The Huila growing area, along with Cauca and Nariño, is in the southwestern part of Colombia. These areas, and their sub-regions, are the source for the best Colombian coffees, which can have some vivid complexities to accompany the basic cup profile of all Colombian specialty coffee. However, the Colombian grading system is quite outdated. The titles "Supremo" and "Excelso," despite their impressive ring, do not denote cup quality, growing height, or bean density, rather they simply show the bean's size. So the Supremo designation for this Huila doesn't tell us much. It is for roasters to vet these lots carefully to separate the gold from the dross.

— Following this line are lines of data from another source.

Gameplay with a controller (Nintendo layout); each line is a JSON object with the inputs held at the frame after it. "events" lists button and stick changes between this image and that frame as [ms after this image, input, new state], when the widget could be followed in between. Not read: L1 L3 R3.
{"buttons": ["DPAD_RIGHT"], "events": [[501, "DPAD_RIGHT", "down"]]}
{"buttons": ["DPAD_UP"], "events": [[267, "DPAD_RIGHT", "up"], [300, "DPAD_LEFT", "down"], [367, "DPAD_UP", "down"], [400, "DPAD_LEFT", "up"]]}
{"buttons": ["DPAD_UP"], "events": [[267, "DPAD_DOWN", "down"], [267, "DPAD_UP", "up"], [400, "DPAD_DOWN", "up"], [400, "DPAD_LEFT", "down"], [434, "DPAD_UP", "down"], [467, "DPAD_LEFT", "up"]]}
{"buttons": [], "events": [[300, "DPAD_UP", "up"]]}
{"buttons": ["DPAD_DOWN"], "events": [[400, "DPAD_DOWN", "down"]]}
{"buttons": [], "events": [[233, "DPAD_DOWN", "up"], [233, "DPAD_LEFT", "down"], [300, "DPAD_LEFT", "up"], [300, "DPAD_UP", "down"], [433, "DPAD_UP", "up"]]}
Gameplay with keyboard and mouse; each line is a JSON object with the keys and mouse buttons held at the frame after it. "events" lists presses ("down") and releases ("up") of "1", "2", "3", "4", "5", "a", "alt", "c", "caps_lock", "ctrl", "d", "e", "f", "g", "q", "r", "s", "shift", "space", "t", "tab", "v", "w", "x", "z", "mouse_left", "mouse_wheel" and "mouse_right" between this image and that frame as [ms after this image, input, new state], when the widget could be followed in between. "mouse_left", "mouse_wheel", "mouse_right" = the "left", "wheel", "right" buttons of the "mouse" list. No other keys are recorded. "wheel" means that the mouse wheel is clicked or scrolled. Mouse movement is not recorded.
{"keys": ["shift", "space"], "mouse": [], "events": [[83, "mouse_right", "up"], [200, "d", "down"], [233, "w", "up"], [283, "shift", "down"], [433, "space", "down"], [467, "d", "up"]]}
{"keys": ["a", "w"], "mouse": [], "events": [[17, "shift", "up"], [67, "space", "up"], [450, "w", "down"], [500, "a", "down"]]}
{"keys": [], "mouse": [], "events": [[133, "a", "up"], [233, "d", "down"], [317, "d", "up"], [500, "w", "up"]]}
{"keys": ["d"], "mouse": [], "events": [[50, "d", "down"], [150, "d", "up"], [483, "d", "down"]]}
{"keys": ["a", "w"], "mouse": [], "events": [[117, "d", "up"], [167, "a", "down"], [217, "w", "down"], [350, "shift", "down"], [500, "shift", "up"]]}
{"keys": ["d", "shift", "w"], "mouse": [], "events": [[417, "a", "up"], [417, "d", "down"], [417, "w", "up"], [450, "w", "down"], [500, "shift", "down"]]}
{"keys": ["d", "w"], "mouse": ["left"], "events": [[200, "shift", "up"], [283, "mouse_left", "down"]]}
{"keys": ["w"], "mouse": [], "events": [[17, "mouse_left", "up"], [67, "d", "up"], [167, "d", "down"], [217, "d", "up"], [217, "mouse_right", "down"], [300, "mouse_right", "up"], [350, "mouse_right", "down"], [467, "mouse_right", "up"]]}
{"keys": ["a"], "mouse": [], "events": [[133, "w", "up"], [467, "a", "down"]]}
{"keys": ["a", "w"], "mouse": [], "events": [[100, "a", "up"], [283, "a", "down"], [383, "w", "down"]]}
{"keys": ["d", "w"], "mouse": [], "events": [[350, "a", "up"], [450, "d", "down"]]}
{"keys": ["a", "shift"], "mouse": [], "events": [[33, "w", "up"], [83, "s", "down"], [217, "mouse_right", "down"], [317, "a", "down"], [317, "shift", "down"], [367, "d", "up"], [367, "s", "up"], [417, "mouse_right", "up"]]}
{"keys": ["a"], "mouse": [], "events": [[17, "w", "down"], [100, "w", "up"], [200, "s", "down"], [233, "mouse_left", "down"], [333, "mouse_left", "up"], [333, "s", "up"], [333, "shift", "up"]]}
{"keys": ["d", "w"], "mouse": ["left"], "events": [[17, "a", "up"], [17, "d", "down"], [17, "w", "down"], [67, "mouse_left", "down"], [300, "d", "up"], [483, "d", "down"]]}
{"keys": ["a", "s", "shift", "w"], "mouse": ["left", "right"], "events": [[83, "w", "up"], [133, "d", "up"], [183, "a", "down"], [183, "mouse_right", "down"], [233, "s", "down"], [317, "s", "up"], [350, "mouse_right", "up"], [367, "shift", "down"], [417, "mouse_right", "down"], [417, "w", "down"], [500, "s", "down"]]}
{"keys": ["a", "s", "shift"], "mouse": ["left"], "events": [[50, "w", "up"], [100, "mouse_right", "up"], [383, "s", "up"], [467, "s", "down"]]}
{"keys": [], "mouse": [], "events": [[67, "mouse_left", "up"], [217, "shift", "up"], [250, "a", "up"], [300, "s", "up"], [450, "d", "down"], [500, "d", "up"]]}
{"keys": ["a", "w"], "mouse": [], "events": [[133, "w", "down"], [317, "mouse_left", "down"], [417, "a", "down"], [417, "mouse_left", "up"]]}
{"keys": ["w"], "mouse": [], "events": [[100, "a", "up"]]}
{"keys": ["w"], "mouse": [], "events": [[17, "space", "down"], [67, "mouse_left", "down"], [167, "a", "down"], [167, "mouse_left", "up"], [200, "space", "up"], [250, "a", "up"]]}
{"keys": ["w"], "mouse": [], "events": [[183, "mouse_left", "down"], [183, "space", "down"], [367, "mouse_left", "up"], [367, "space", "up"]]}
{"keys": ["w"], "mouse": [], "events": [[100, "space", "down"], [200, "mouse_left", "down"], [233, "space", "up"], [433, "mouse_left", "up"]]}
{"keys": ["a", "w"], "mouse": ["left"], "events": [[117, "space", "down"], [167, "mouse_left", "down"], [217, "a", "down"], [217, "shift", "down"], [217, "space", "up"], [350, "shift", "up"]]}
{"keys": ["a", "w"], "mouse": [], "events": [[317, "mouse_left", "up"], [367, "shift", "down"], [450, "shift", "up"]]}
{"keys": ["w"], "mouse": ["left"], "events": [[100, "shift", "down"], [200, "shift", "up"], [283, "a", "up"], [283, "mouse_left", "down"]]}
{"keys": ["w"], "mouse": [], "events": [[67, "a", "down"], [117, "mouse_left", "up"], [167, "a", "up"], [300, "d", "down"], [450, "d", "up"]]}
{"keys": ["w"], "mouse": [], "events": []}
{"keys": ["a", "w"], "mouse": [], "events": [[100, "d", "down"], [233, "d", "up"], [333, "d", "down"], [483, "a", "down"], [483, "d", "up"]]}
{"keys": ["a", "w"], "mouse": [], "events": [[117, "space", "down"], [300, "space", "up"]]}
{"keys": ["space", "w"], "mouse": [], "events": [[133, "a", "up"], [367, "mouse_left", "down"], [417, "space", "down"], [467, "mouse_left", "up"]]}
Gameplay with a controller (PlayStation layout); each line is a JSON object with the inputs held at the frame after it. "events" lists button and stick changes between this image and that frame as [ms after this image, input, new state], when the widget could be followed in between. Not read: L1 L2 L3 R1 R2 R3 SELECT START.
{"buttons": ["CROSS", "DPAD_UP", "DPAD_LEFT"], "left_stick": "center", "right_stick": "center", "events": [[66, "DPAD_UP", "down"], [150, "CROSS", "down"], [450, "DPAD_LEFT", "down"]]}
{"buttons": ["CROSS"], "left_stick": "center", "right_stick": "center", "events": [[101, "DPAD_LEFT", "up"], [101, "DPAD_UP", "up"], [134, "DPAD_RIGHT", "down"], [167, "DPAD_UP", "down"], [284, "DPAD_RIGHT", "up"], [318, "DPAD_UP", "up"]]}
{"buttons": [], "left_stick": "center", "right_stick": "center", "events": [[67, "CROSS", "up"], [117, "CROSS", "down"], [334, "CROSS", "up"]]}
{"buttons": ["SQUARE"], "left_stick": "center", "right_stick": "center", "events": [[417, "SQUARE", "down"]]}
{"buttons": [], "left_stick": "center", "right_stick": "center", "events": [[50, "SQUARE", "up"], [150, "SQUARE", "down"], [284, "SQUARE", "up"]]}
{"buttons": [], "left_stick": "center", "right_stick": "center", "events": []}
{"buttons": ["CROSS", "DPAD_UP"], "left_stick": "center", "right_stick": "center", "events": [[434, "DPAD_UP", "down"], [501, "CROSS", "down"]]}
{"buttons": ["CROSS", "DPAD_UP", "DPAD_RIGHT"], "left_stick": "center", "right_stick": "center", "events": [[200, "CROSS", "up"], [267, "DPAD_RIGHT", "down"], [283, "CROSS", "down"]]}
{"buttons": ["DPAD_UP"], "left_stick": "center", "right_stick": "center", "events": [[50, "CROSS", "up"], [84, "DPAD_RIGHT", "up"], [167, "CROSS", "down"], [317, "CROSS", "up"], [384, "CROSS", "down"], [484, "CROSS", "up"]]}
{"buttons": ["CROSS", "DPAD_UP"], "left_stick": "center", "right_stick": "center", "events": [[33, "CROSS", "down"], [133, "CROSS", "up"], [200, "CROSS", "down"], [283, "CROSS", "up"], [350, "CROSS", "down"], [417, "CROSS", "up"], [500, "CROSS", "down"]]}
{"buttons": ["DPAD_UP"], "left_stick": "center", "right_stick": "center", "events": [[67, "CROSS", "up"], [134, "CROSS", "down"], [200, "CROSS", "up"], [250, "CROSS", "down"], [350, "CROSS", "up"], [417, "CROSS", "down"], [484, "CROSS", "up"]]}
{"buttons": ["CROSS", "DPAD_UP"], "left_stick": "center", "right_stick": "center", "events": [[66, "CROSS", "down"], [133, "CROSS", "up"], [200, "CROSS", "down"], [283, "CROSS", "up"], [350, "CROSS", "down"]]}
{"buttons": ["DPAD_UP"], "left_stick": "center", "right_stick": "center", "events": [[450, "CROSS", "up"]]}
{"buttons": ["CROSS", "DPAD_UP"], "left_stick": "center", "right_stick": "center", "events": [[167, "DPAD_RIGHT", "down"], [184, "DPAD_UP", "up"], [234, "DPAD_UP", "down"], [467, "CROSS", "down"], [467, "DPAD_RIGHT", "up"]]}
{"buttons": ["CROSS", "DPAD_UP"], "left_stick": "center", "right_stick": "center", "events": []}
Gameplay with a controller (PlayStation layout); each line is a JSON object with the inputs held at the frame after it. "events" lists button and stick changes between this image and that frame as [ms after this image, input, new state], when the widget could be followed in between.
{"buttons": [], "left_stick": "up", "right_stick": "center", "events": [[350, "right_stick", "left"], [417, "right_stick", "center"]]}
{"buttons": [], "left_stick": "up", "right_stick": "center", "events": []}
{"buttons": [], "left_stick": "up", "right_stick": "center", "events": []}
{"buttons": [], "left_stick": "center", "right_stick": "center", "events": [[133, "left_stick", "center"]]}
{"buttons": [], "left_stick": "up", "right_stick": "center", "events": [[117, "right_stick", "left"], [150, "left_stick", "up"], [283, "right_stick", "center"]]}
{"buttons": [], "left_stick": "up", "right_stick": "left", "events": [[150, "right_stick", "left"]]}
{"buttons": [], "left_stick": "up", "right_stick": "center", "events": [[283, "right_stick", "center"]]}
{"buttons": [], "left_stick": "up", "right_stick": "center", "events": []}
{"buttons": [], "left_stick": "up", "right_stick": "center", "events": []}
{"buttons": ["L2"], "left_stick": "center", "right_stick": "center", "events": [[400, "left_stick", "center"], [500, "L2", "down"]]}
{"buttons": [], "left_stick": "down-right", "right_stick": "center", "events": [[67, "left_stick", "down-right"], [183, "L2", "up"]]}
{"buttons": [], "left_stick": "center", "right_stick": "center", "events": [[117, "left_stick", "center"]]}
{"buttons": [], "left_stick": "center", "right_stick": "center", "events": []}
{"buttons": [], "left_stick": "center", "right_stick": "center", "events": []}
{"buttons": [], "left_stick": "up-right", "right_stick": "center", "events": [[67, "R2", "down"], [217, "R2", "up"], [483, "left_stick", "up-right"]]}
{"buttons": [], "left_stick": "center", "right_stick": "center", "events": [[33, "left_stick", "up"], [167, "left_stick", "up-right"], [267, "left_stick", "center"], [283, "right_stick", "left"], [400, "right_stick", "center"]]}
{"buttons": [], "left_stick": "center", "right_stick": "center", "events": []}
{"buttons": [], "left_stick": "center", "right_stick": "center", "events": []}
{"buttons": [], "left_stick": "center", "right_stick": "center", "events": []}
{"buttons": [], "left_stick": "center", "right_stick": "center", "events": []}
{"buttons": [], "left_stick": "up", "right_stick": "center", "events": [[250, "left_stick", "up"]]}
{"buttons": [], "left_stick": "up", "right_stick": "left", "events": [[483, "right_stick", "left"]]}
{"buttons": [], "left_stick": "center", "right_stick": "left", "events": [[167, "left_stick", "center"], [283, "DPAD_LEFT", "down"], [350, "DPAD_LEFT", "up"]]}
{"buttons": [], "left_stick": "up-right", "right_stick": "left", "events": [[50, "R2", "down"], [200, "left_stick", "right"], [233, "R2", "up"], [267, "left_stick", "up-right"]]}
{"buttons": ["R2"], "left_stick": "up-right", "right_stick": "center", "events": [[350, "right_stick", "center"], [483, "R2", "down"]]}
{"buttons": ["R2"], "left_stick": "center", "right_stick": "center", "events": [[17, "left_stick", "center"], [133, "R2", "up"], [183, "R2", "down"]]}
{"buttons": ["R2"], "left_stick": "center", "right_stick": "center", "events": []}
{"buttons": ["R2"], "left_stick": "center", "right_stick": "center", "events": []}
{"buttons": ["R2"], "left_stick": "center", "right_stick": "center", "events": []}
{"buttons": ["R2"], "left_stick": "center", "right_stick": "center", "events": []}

This is not a great coffee; but it is a lot of fun. Basic Colombian coffees have a milk chocolate and cherry profile, delicious, but not very challenging. The great ones have added elements and can develop the power and range of auction Kenyas. This Huila Supremo has complexities, but they are shifting and are never quite the same from one taste to the next. My guess is that the balance of flavor elements is very sensitive to roast and brewing temperatures. But whatever the reason, it makes for a fun game of "what will it taste like this time?"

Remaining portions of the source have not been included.